__What needs to be done__
Your answer must be every line of the data below that holds the string "weight", copied exactly.

Saved entries:
+-------+

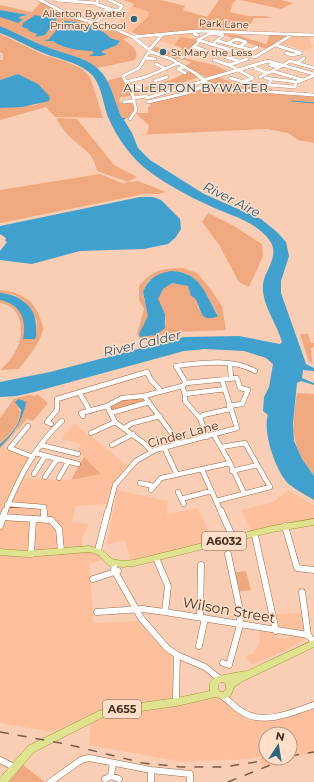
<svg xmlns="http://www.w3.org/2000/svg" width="314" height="782" viewBox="0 0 314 782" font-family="Montserrat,sans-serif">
<rect width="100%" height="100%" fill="#faceb4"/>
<path fill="#fec09c" d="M132,6L149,12L147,18L130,32L113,27L122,19Z
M197,32L191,34L190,38L180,37L174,45L159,41L163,36Z
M293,36H310V43L314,46L306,51L281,43Z
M74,423L128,466L112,485L106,504L76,506L72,522L89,524L82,537V546L95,553L103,560L89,564L94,623L137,621L172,656L174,699L114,707L52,732L0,723V449L2,447L31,458L18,478L74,480L100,474L78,450L81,444L62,439Z
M117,490L168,501L167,514L198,508L213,540L131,563L125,541L107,544Z
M288,490L314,505V519L252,530L241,510L273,502Z
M301,613L304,629L303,630L278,626L276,614Z
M260,630L273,631L277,638L286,639L291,638V635L304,637L305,639L285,651L251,665L246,656L253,653L259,644Z
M211,696L229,703L247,721L275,720L314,709V753L298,756L265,768L262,765L265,763L261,764L259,758H290V734H266V756L246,759L182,762L89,745L91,721L111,714Z"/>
<path fill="#f0a97e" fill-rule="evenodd" d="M124,0H161L185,6L183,10L207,17L219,0H236L233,3L230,12L248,16H265L272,18H254L246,32L206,29L203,31L140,35L131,32L147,18L149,12L132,6L134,4Z
M240,0H281L293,3L281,9Z
M41,2C68,18 100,24 129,37L123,39C130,45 140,49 135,60L97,68L83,59L53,50L0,26V17L19,18L28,15L0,10V5L32,12Z
M227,32L266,44L270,34L288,36L267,49L217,33Z
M0,34L44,55L64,61L81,68L90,77L103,118L55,117L46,107L0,120V108L37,105L42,87L18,74L0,80V60H3V54L0,52Z
M180,37L198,39L195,44L180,57L214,65L229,72L205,77L185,66L191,62L178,58L175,60L152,51L155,47L176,53L182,48L174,45Z
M190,71L199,77L170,87L135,95L132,91L173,79Z
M121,77L132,96L120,97L119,103L131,101L135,109L128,118H122L106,81Z
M218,77L242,86L273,89L271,91L226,88L207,81Z
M226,89L314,96V143L298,140L288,133L267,129L137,135L147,134L149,126L136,113H148V107L151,106L149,103L198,90L223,94Z
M56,118L77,119L114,165L137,177L128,182L97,171C93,152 84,150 71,138C65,133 60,124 56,118Z
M100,174L122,183L138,181L166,192L158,194H144L0,223V190Z
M208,213L232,225L262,244L263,256L249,287L239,282L219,245L202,222Z
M183,268L197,273L209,287L222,306L226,330L175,332L141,340L137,334L144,309L139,300V286C153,269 162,269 183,268ZM184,273C204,282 208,299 218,315L206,317C200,313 197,308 198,301L190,292L188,286L172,283L163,289L157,299L165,314L166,324L156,335L140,336C142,330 147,322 148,316C151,300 135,302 149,280Z
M0,290C19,292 34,299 40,318C41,322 44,326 43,330C39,345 28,357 19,369L1,370C6,364 13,357 16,350C26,333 22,306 0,303V300C21,305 27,319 24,339H35L37,321L26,303L15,295L0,293Z
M300,334H308L311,343H314V347L311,348L312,363L309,362Z
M297,393L314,394V476C290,447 292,428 297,393Z
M37,394L48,403L33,421L27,419L0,449V447L16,430L24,410L17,407L21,412C18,425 10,435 0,444V418L14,399L28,395L36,396Z
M143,397L144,401L112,411L109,407L125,398Z
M84,457L101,474L71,480Z
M246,571L251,590L235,592L232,573Z
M23,765L45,782H8Z"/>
<path fill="#40a1ce" d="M0,10L28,15L19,17L22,20L18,23L0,17Z
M35,15L57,19L45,35L35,37L37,34L29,31L28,29L22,27L23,23Z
M64,21C75,20 105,29 110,38L120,41L117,45L102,51V53L107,54L101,56H89L94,53L92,51C82,51 61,48 53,41H44L49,39Z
M0,26C17,33 31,41 47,47C66,55 89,57 102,73C112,85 115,104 122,118H126L124,120L132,133L138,148L150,160L204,194L261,219L277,232L286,242L289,256L281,281V293L306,364L314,368V371L303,370L302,378L314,383V385L301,381L297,383L293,423L294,441L302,459L314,476V500C306,495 298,491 290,485C277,475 262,432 268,415L263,411L264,397L269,387L273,364L266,358L244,351L205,349L184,351L34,392L17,396L0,397V382L50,372L184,337L239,336L280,344L282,342C277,323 261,304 263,284C265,270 280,256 270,241C256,221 229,215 208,205C188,196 168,185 150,172C132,159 117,138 108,117C103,104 102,87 93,76C79,61 59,60 41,52C27,46 14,38 0,33Z
M18,74L38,84L50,97L49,101L22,107L0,108V80Z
M140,197H153L161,200L180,219L181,229L176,237L168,244L144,249L80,251L32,264L0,260V251L7,242L5,241L6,238L0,234V226Z
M171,271C201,272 205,294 218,316C195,326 203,299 191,296L188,286L172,283L163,289L158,299L165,314V328L156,335L140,337L139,334L148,316L143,292C149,278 156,274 171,271Z
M0,293C19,294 37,307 36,327C36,332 37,335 35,339H23C27,319 21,305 0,300Z
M19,399L26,402C23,420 14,434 0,447V444C10,436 21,423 21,410L15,402Z"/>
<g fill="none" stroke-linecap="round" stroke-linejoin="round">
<path stroke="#40a1ce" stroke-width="1" d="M292,101L314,103"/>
<g stroke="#98684a" stroke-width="3.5">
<path id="minor-far2" d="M40,0L71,16L115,29L133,37L152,52L171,59L195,73L207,83L227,89L314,95
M56,0L95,3
M98,0L96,4L113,10H119L122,6L109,0
M102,16L114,17
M96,23L108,8
M194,34L198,35
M133,37L197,31L314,35
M198,40L255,57
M198,40L211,33L223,35L212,45
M218,41L248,49L241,53
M228,43L236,39L246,42L241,46
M275,45L301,53L292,55L286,53
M194,47L239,61
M248,49L252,50L257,47
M149,50L162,35
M187,52L202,55
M255,57L290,36V34
M145,58L155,59
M182,58L198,43
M214,60L229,65L253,78L243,82
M273,63L270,65L278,67
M297,63L304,58
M156,64L164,68
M229,65L247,59
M184,67L178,69L185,73
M255,68L267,73
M273,71L290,61L314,68
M260,77L272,71L303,80L314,75
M230,78L247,83L266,85H269L271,79
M265,78L296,82
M204,80L268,61L314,74
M155,81L167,77
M126,82L146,77L178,63
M269,85L295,87L296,82L303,80
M128,87L135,86L140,88
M134,98L146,96L147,98L204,81
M124,102L133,101
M148,102L187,93L209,84
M130,119L136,110L133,96L123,76L139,68L148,53L152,52"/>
</g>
<g stroke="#98684a" stroke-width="5.5">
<path id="minor-far1" d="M230,364L231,379
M186,383L176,366C201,363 232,358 255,371
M79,392L90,411
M185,394L182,386L186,383L237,378L240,388L248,390L242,404L229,406
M144,396L173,435L177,444
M107,406L115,422L145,444L151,451
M111,413L149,402
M83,416L81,413L107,406L122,398L144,396L182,386
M200,418L185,401V394L225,389
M51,424L47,422L57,410V399L147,372L151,380L161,391
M28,426L10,448L33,457
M124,428L133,423L160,416
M91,433L115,422
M214,435L230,463
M207,437L200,418L203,415L230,409
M41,445L78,454
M112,445L133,434
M164,447L177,475
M35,453L78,464
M202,470L221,512
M232,471L257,465
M34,474L45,456
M45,477L57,459
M59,478L68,462
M140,483L153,486
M151,490L161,478L230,463L244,493
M178,492L184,504
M181,499L211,491
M216,501L270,487L245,443L222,447
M7,504L44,507V512
M5,512C18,480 35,445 62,421
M108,512L115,485L136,461L155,450L237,428L222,380"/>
</g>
<g stroke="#98684a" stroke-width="7">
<path id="minor" d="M44,511V519
M221,511L233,538
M2,517L51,520L59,529L61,551
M0,526L5,511
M285,526L297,568L314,570
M255,536L276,631
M98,550L108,511
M31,554L33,519
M156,558L168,586L165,612
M115,563L114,570L141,618L167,648L177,655L205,667L220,679
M93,579L118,571
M302,592L308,635
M97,612L142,609L165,612L308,635L314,642
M200,617L201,565
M199,646L205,618
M223,663L229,665L240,625L239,606L228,554
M222,696C230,701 236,709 244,713C266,725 293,712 314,705
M176,697L177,655
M0,760L14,767
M151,770V782
M111,776L119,779
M105,779L111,776L113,763
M50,782L81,760L89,758L151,770L190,774V782"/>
</g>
<g stroke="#9b9738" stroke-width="1">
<path id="major" d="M314,519V525L272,532L134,566L122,567L115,565L112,567C102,562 103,554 89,552L26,557L0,555V549L26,551L89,546L102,550L112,559L122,561L134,560L272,526Z
M314,640V647L243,681L234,687L231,695L224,699L215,697L177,706L118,714L103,717L34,752L8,782H0V778L28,746L99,711L118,706L177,698L210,691C207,676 220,676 229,674C235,673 240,672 246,671H247ZM221,682H223L226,685V689L223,692H221L218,689V685Z"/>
</g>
<use href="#minor-far2" stroke="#fff" stroke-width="3"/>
<use href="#minor-far1" stroke="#fff" stroke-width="4.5"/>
<use href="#minor" stroke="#fff" stroke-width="6"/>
<use href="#major" fill="#dfe28e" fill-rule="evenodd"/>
<path stroke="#775c4b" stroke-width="1.5" stroke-dasharray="9 9" stroke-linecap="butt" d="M0,732L66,744L143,763L182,767H224L281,758
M290,756L314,752
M228,782L288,758"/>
</g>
<g fill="#2f6781" stroke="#ffdeca" stroke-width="1.5">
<circle cx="134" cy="19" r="4"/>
<circle cx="163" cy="52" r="4"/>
</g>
<g text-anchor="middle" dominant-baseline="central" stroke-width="3" stroke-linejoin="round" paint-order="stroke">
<g font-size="10" fill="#453023" stroke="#ffdeca" text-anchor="end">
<text x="126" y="13">Allerton Bywater<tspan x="126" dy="12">Primary School</tspan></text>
<text x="171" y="52" text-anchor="start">St Mary the Less</text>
</g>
<g font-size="10" fill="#453023" stroke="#ffdeca">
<text transform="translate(224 24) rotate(2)">Park Lane</text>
</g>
<g fill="#ffdeca" stroke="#7d6455" stroke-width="1">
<rect x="202" y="532" width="44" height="18" rx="3"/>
<rect x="103" y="700" width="38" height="18" rx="3"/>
</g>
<g font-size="11" font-weight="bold" fill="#453023">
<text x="224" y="541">A6032</text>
<text x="122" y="709">A655</text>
</g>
<g font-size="12" letter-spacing="1" fill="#0b3a4e" stroke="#ffdeca">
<text x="196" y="87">ALLERTON BYWATER</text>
</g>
<g font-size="12" fill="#453023" stroke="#ffdeca">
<text transform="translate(183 434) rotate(-15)">Cinder Lane</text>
</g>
<g font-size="13" font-style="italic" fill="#2a5d76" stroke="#ffdeca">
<text transform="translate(232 199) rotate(27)">River Aire</text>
<text transform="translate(142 343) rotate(-13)">River Calder</text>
</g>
<g font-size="14" fill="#453023" stroke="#ffdeca">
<text transform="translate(229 610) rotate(10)">Wilson Street</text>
</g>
</g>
<g transform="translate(278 746) rotate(12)"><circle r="19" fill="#ffdeca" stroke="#b59887"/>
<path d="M0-3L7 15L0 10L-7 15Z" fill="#2f6781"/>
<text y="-6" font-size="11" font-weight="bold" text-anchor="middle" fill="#453023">N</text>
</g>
</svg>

+-------+

__Response__
<g font-size="11" font-weight="bold" fill="#453023">
<text y="-6" font-size="11" font-weight="bold" text-anchor="middle" fill="#453023">N</text>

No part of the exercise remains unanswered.